Sponsored by Nicholas Begich (R-AK)
What it does
This bill would establish a Milestone-Based Geothermal Demonstration Program within the Department of Energy, awarding financing to geothermal energy projects in low-permeability and impermeable rock formations — geological conditions where geothermal energy has historically been difficult to develop. Funding would be awarded competitively based on projects reaching defined technical and financial milestones, with at least three awards spread across at least three different states and three different project sponsors. The bill prioritizes projects in regions with little or no existing geothermal electricity generation, including on or near tribal lands, and projects capable of generating at least 30 megawatts of electricity.
Who benefits
Geothermal energy companies and startups developing next-generation drilling and reservoir technologies. Regions outside the traditional geothermal belt (primarily the western U.S.) that could gain access to new electricity generation. Tribal communities on or near Indian land, which are explicitly prioritized for project siting. Workers in the energy and drilling sectors who may gain employment from new projects. Electricity ratepayers in regions where new geothermal capacity could diversify the grid and stabilize prices. Researchers and data users who would benefit from publicly disseminated geological and technical data generated by the projects.
Who is hurt
Competing energy technologies — such as wind, solar, and nuclear — that vie for the same federal research and demonstration funding. Geothermal project sponsors in already-established geothermal regions (e.g., California, Nevada, Utah) who are deprioritized in favor of new geologies. Taxpayers who bear the cost of projects that may not achieve commercial viability. Natural gas and other conventional electricity generators in regions where successful geothermal development could reduce their market share.
Supporters argue
Supporters argue that next-generation geothermal energy — particularly enhanced geothermal systems — could theoretically power the entire U.S. but remains commercially underdeveloped due to high upfront drilling costs and geological uncertainty. They contend that milestone-based financing is a proven, fiscally disciplined model (used successfully in NASA's Commercial Crew program) that ties federal dollars to measurable results rather than blank-check grants, reducing taxpayer risk. They also argue that expanding geothermal into new regions and geologies would diversify the electricity grid, generate publicly available data to attract private investment, and create economic opportunities in communities — including tribal nations — that have historically been bypassed by the clean energy transition.
Opponents argue
Opponents argue that the federal government has already spent billions on geothermal research and demonstration programs with limited commercial breakthroughs, and that this bill's open-ended "such sums as are necessary" appropriations language provides no fiscal guardrails on spending.
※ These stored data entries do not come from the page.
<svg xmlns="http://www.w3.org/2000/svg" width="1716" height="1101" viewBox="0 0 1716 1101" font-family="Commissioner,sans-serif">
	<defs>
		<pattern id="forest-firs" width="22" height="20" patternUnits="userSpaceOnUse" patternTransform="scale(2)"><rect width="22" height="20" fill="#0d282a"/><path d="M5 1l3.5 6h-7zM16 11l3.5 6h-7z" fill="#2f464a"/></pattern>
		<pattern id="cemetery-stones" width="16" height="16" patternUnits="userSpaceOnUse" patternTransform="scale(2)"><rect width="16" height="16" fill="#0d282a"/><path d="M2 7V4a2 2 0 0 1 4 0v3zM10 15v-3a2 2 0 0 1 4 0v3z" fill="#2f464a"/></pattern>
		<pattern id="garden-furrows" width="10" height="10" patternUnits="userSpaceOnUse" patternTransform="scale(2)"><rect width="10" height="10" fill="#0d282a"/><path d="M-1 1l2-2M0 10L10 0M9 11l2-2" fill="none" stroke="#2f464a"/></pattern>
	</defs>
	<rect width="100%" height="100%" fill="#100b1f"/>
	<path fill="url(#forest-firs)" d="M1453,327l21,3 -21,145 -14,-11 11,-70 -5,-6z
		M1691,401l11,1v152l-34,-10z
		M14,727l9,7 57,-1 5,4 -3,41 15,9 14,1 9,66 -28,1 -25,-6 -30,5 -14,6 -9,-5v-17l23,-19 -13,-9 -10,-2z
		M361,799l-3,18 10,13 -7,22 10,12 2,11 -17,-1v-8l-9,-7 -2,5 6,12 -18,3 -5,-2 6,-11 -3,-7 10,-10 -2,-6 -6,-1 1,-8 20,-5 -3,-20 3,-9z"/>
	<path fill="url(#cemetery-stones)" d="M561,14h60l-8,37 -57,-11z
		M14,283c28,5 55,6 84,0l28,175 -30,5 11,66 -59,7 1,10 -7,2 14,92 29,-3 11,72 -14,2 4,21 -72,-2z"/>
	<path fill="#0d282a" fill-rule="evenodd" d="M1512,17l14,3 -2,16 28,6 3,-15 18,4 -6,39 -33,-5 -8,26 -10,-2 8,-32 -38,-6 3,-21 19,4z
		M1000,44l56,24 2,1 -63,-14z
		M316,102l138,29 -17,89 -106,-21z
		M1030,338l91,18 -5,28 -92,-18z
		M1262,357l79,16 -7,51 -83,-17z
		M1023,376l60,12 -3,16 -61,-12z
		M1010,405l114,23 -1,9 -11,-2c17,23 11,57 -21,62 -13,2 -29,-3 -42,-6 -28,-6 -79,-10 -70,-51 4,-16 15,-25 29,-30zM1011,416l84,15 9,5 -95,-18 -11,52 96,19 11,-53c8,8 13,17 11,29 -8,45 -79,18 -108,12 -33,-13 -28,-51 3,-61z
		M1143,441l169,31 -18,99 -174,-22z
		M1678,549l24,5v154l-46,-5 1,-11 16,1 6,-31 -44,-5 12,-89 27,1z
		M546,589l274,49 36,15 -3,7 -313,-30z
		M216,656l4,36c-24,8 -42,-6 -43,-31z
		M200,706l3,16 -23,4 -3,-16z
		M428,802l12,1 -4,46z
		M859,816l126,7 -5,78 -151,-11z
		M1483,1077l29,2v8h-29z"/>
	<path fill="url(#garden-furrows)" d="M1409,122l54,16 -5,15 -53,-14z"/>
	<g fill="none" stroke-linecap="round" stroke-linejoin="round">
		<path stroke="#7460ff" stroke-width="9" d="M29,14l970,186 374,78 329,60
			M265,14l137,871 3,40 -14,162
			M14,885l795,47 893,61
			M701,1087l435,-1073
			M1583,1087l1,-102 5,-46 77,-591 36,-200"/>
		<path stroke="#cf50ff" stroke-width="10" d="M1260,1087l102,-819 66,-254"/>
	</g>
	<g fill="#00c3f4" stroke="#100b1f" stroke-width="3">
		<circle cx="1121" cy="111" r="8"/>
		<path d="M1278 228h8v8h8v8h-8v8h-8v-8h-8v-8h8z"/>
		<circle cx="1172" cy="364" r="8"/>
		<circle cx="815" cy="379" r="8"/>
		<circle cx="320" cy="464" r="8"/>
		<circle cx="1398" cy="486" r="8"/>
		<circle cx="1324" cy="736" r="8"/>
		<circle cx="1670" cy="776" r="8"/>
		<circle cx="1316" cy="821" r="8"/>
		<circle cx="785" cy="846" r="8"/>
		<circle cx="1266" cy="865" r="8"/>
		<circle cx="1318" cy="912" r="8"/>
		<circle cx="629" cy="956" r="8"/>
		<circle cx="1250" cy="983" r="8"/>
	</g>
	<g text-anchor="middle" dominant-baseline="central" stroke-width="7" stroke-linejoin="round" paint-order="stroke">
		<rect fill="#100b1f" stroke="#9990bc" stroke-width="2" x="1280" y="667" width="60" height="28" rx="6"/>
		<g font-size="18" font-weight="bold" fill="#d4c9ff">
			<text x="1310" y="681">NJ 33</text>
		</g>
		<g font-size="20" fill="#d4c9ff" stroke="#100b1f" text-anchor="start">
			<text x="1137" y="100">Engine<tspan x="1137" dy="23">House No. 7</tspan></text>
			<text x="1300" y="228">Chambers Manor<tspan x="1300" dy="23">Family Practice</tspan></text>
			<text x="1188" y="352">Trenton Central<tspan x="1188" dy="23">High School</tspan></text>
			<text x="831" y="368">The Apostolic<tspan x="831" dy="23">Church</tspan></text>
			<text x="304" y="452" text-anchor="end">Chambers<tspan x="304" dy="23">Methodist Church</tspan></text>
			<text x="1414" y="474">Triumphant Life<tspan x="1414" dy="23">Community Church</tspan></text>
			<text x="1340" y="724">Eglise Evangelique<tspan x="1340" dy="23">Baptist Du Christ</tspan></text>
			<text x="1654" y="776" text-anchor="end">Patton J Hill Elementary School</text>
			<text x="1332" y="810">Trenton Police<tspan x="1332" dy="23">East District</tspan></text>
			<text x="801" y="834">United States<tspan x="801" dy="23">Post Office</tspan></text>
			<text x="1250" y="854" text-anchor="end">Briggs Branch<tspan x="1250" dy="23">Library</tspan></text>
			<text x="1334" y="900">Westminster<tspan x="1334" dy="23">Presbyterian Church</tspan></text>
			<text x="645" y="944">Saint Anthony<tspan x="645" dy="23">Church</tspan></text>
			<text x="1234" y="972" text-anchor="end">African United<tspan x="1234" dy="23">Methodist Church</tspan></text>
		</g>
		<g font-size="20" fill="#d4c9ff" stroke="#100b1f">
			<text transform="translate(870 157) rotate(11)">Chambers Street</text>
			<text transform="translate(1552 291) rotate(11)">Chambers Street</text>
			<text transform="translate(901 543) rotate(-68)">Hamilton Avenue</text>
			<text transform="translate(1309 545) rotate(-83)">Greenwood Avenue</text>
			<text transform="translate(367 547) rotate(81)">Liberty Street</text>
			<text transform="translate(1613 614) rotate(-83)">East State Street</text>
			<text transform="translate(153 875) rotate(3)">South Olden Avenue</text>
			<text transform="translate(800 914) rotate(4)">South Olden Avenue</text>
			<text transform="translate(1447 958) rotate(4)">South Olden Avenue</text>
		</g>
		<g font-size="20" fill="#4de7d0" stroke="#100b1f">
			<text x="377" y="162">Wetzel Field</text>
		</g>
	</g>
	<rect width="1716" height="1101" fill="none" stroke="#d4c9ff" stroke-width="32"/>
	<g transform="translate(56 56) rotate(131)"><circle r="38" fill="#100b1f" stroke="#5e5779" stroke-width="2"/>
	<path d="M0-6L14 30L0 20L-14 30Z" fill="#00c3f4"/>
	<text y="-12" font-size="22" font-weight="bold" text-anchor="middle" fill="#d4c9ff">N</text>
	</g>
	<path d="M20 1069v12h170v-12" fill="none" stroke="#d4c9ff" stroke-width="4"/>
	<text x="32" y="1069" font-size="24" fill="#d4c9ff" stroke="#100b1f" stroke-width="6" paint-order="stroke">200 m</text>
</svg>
They contend that if next-generation geothermal were commercially viable, private capital markets would fund it without government intervention, and that milestone-based financing still exposes taxpayers to substantial losses if projects fail to reach commercial scale. They also argue that prioritizing geographic and geological diversity over technical merit may result in funding projects in suboptimal locations, reducing the program's likelihood of producing replicable, commercially scalable results.